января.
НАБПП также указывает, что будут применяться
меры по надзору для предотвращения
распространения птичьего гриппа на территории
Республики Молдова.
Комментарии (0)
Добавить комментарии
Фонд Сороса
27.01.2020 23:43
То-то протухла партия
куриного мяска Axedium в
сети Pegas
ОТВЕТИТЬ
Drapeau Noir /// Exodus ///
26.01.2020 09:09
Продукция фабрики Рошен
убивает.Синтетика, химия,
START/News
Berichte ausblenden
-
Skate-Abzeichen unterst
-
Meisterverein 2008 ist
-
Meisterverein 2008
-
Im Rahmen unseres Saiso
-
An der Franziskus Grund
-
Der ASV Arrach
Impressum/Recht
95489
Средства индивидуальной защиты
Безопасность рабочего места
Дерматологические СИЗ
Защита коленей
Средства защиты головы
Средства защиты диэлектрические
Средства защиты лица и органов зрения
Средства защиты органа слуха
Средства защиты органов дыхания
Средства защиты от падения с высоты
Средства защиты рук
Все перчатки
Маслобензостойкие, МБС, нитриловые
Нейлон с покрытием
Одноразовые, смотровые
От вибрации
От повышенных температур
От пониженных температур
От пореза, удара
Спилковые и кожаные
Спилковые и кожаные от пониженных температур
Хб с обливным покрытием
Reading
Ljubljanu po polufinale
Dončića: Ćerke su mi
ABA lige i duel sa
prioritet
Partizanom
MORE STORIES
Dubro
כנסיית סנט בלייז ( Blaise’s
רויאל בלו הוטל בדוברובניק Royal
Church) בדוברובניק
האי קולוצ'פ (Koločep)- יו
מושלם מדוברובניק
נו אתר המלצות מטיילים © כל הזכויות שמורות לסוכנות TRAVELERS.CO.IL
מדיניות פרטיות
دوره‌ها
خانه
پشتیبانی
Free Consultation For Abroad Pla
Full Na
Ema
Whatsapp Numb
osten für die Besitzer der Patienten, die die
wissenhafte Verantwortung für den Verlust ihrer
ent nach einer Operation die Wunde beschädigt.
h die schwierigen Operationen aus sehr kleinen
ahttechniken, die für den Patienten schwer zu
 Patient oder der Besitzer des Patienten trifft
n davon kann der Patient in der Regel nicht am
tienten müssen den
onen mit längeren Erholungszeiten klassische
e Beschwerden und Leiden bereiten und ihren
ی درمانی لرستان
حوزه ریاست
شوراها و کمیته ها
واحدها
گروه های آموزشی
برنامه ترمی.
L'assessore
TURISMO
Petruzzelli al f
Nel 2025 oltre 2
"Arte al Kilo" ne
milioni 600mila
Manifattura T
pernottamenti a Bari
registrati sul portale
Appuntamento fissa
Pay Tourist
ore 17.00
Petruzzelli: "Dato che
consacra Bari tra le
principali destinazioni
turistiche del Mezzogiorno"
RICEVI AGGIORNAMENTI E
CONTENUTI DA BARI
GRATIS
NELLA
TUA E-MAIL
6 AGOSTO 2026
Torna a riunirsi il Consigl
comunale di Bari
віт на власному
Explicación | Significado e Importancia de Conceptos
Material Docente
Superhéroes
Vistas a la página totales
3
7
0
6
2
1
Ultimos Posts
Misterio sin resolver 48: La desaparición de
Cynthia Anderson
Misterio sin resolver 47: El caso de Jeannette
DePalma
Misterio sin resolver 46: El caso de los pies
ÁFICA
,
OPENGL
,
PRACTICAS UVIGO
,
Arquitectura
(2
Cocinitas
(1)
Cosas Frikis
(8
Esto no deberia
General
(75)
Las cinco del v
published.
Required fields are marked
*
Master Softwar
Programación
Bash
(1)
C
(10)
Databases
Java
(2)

- **Directions for this task**
Would you return every line of the data above exactly?

- **Answer to the problem**
января.
НАБПП также указывает, что будут применяться
меры по надзору для предотвращения
распространения птичьего гриппа на территории
Республики Молдова.
Комментарии (0)
Добавить комментарии
Фонд Сороса
27.01.2020 23:43
То-то протухла партия
куриного мяска Axedium в
сети Pegas
ОТВЕТИТЬ
Drapeau Noir /// Exodus ///
26.01.2020 09:09
Продукция фабрики Рошен
убивает.Синтетика, химия,
START/News
Berichte ausblenden
-
Skate-Abzeichen unterst
-
Meisterverein 2008 ist
-
Meisterverein 2008
-
Im Rahmen unseres Saiso
-
An der Franziskus Grund
-
Der ASV Arrach
Impressum/Recht
95489
Средства индивидуальной защиты
Безопасность рабочего места
Дерматологические СИЗ
Защита коленей
Средства защиты головы
Средства защиты диэлектрические
Средства защиты лица и органов зрения
Средства защиты органа слуха
Средства защиты органов дыхания
Средства защиты от падения с высоты
Средства защиты рук
Все перчатки
Маслобензостойкие, МБС, нитриловые
Нейлон с покрытием
Одноразовые, смотровые
От вибрации
От повышенных температур
От пониженных температур
От пореза, удара
Спилковые и кожаные
Спилковые и кожаные от пониженных температур
Хб с обливным покрытием
Reading
Ljubljanu po polufinale
Dončića: Ćerke su mi
ABA lige i duel sa
prioritet
Partizanom
MORE STORIES
Dubro
כנסיית סנט בלייז ( Blaise’s
רויאל בלו הוטל בדוברובניק Royal
Church) בדוברובניק
האי קולוצ'פ (Koločep)- יו
מושלם מדוברובניק
נו אתר המלצות מטיילים © כל הזכויות שמורות לסוכנות TRAVELERS.CO.IL
מדיניות פרטיות
دوره‌ها
خانه
پشتیبانی
Free Consultation For Abroad Pla
Full Na
Ema
Whatsapp Numb
osten für die Besitzer der Patienten, die die
wissenhafte Verantwortung für den Verlust ihrer
ent nach einer Operation die Wunde beschädigt.
h die schwierigen Operationen aus sehr kleinen
ahttechniken, die für den Patienten schwer zu
 Patient oder der Besitzer des Patienten trifft
n davon kann der Patient in der Regel nicht am
tienten müssen den
onen mit längeren Erholungszeiten klassische
e Beschwerden und Leiden bereiten und ihren
ی درمانی لرستان
حوزه ریاست
شوراها و کمیته ها
واحدها
گروه های آموزشی
برنامه ترمی.
L'assessore
TURISMO
Petruzzelli al f
Nel 2025 oltre 2
"Arte al Kilo" ne
milioni 600mila
Manifattura T
pernottamenti a Bari
registrati sul portale
Appuntamento fissa
Pay Tourist
ore 17.00
Petruzzelli: "Dato che
consacra Bari tra le
principali destinazioni
turistiche del Mezzogiorno"
RICEVI AGGIORNAMENTI E
CONTENUTI DA BARI
GRATIS
NELLA
TUA E-MAIL
6 AGOSTO 2026
Torna a riunirsi il Consigl
comunale di Bari
віт на власному
Explicación | Significado e Importancia de Conceptos
Material Docente
Superhéroes
Vistas a la página totales
3
7
0
6
2
1
Ultimos Posts
Misterio sin resolver 48: La desaparición de
Cynthia Anderson
Misterio sin resolver 47: El caso de Jeannette
DePalma
Misterio sin resolver 46: El caso de los pies
ÁFICA
,
OPENGL
,
PRACTICAS UVIGO
,
Arquitectura
(2
Cocinitas
(1)
Cosas Frikis
(8
Esto no deberia
General
(75)
Las cinco del v
published.
Required fields are marked
*
Master Softwar
Programación
Bash
(1)
C
(10)
Databases
Java
(2)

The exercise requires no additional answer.